Quem viaja pelo trecho norte da BR–174 é pego de surpresa ao se deparar, no Km 100, no local chamado Quarto de Bode, com dezenas de carretas estacionadas que tomaram conta do cenário. Antes uma parada obrigatória para turistas ou viajantes quaisquer descansarem, para provar a tradicional paçoca de carne seca com farinha, agora se tornou um território de caminhões que esperam as ordens para seguir carregadas com alimentos para a Venezuela.
Há muito tempo que as atividades dessas carretas fazem parte do cenário de quem pega a estrada para o Município de Pacaraima, na fronteira venezuelana, ou mesmo para a Serra do Tepequém, o principal ponto turístico do Estado, no Município do Amajari. A quantidade desses caminhões aumentou a partir da crise venezuelana, quando passou a faltar comida no país vizinho.
Mas, nos últimos meses, essa movimentação disparou de uma forma surpreendente. Não se trata apenas de um transporte para garantir alimentos para as cidades venezuelanas em crise, por causa do regime do presidente Nicolás Maduro. Todas as fortes evidências apontam para um frenético movimento destinado a abastecer os garimpos ilegais na fronteira entre Brasil e Venezuela e em cidades mais adentro do país venezuelano.
Pior: são garimpos clandestinos geralmente articulados por membros corruptos da Guarda Venezuelano, a mando do regime de Maduro, que fica com a maior parte do ouro extraído a fim de manter o sistema ditatorial, garimpagens feitas dentro ou próximas de áreas ambientais, que ameaçam a Gran Sabana, com seu frágil ecossistema e o turismo que inclusive era explorado por empresas brasileiras.
O grande volume de alimentos que sai de Roraima e Manaus (AM), pela BR-174, em sua maioria sequer chega à mesa dos venezuelanos, os quais não têm outra alternativa a não ser fugir do seu país, tendo como destino principalmente o Estado de Roraima, porta de entrada desse fluxo migratório para o Brasil e outros países vizinhos.

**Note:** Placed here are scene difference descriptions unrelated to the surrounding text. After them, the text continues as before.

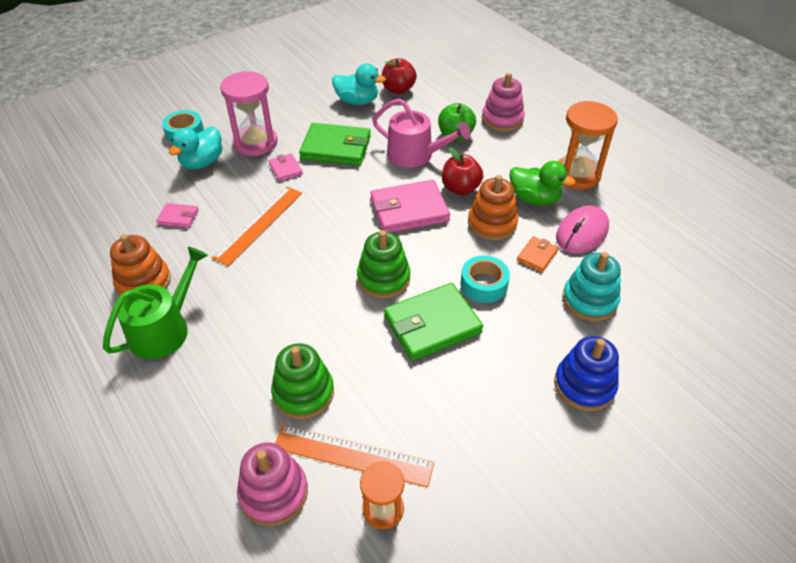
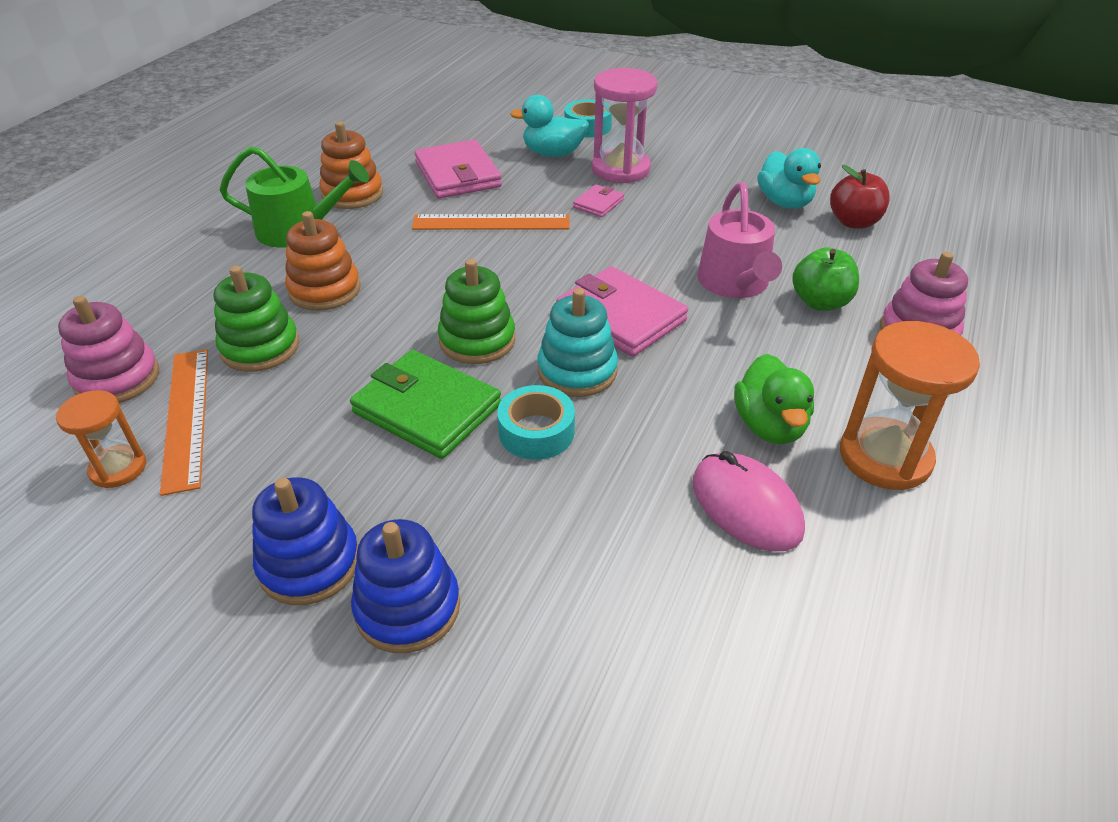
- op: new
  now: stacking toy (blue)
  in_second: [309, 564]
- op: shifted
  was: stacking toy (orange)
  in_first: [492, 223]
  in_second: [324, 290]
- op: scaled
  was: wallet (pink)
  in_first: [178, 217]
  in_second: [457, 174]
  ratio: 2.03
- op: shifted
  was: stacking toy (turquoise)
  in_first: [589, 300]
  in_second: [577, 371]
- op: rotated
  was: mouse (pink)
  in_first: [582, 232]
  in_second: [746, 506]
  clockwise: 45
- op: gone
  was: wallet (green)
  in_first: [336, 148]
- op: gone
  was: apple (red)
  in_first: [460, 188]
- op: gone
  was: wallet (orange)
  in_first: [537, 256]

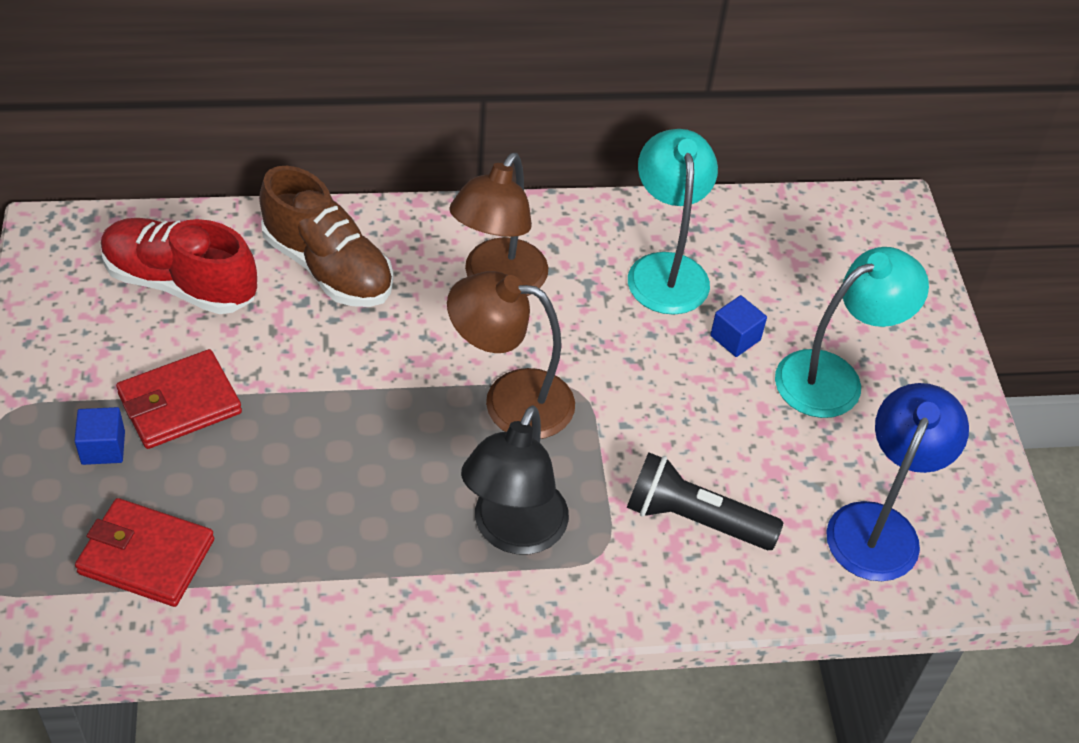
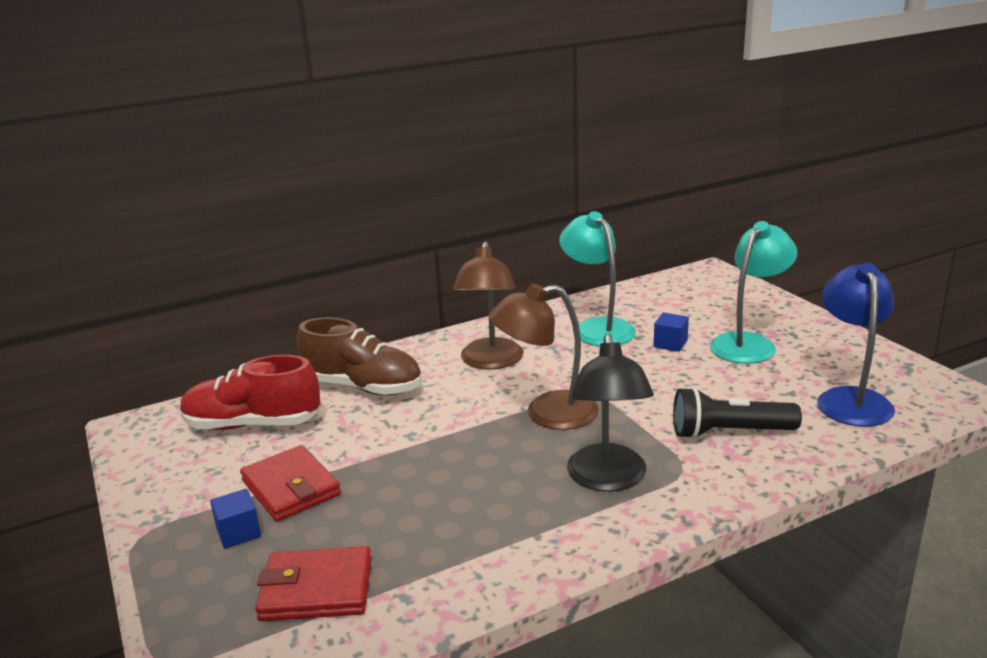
- op: rotated
  was: wallet (red)
  in_first: [179, 403]
  in_second: [291, 488]
  clockwise: -75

Conforme as próprias autoridades venezuelanas ligadas à oposição de Nicolás já denunciaram na imprensa local, as cargas são direcionadas para as mãos de agentes corruptos do governo venezuelano, que estão em conluio com empresários do garimpo clandestino na Venezuela.
Inclusive Já foram presos caminhoneiros brasileiros que desviam de suas atividades, os quais foram cooptados para contrabandear principalmente barras de ouro, atividade esta que alimenta a evasão de divisas e o crime organizado ou outros tipos de tráfico na fronteira.
Outra indicação sobre a atuação do crime organizado a partir da Venezuela foi a decisão da Justiça Federal, que acatou a denúncia do Ministério Público Federal (MPF), no dia 8 deste mês, que por sua vez apontou sete pessoas que integrariam um esquema de contrabando de ouro oriundos de garimpos ilegais venezuelanos.
Entre os envolvidos, conforme o MPF, está o presidente do diretório do PSDB em Caracaraí, Paulo José Assis de Souza, município onde o acusado também tem pretensões de minerar ouro. E não custa lembrar que aquela cidade também sedia a operação ilegal de ouro de terras indígenas, especialmente a Terra Indígena Yanomami.
Como se pode perceber, estão aí as explicações para esse crescimento absurdo de carretas estacionadas no Km 100 e em tráfego intenso por toda a rodovia federal, prejudicando a arrecadação com o fluxo turístico, pois os visitantes sequer estão parando mais naquela localidade do Km 100.
Outro grande problema é a deterioração rápida da BR-174, cuja recente operação tapa buraco no trecho norte não foi suficiente para impedir o crescimento espantoso e rápido dos buracos, ficando o prejuízo para os brasileiros pagarem com a recuperação da estrada e os riscos de acidentes ou de veículos pequenos apresentarem defeitos durante as viagens.
Todas as evidências estão bem aos olhos das autoridades brasileiras. Apesar da exportação de alimentos ter provocado superávit na balanço comercial roraimense, os custos são altos para Roraima, pois não ficam apenas as divisas comerciais, mas principalmente a ação de ilícitos na fronteira, com o fortalecimento de organizações criminosas que se alimentam de contrabandos, tráficos e evasões de divisas de toda espécie.
Tem mais: como esse grande volume de comida não está chegando à mesa dos venezuelanos, os estrangeiros continuam migrando em massa para Roraima, que paga todo o ônus desse êxodo descontrolado, diante de um governo brasileiro que não liga para os problemas na região Norte do Brasil.